■ **MATERIAL FOR THIS EXERCISE**:

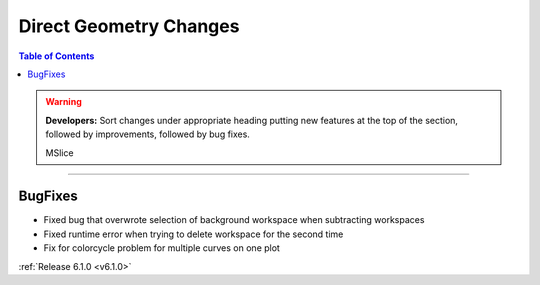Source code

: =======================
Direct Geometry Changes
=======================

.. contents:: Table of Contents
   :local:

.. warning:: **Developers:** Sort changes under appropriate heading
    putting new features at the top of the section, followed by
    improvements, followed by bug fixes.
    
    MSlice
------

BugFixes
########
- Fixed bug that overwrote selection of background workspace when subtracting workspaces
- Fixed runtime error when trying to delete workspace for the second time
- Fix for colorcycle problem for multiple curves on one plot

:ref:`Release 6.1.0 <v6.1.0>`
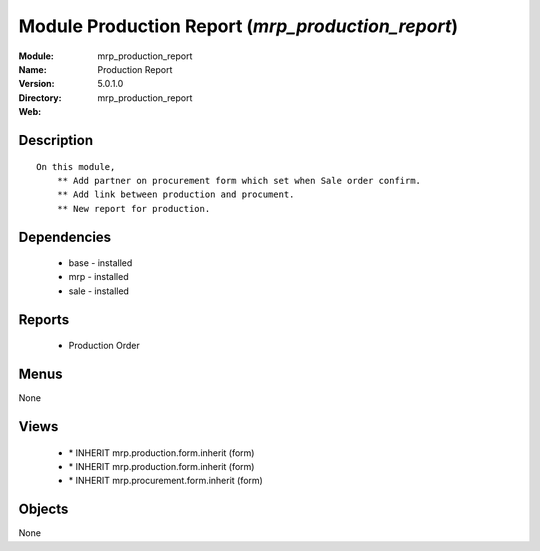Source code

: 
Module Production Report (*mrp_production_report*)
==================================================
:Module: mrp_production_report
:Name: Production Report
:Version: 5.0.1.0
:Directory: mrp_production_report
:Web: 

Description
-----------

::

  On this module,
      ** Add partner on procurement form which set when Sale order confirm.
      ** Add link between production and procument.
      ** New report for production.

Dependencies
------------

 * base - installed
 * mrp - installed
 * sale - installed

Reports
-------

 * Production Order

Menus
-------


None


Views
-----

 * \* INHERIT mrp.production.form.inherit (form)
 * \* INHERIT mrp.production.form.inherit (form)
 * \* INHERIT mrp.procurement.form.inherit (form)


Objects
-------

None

■ **TASK DETAILS**:
With images omitted, output the data exactly as given.

■ **OUTPUT BELOW**:
Source code

: =======================
Direct Geometry Changes
=======================

.. contents:: Table of Contents
   :local:

.. warning:: **Developers:** Sort changes under appropriate heading
    putting new features at the top of the section, followed by
    improvements, followed by bug fixes.
    
    MSlice
------

BugFixes
########
- Fixed bug that overwrote selection of background workspace when subtracting workspaces
- Fixed runtime error when trying to delete workspace for the second time
- Fix for colorcycle problem for multiple curves on one plot

:ref:`Release 6.1.0 <v6.1.0>`
Source code

: 
Module Production Report (*mrp_production_report*)
==================================================
:Module: mrp_production_report
:Name: Production Report
:Version: 5.0.1.0
:Directory: mrp_production_report
:Web: 

Description
-----------

::

  On this module,
      ** Add partner on procurement form which set when Sale order confirm.
      ** Add link between production and procument.
      ** New report for production.

Dependencies
------------

 * base - installed
 * mrp - installed
 * sale - installed

Reports
-------

 * Production Order

Menus
-------


None


Views
-----

 * \* INHERIT mrp.production.form.inherit (form)
 * \* INHERIT mrp.production.form.inherit (form)
 * \* INHERIT mrp.procurement.form.inherit (form)


Objects
-------

None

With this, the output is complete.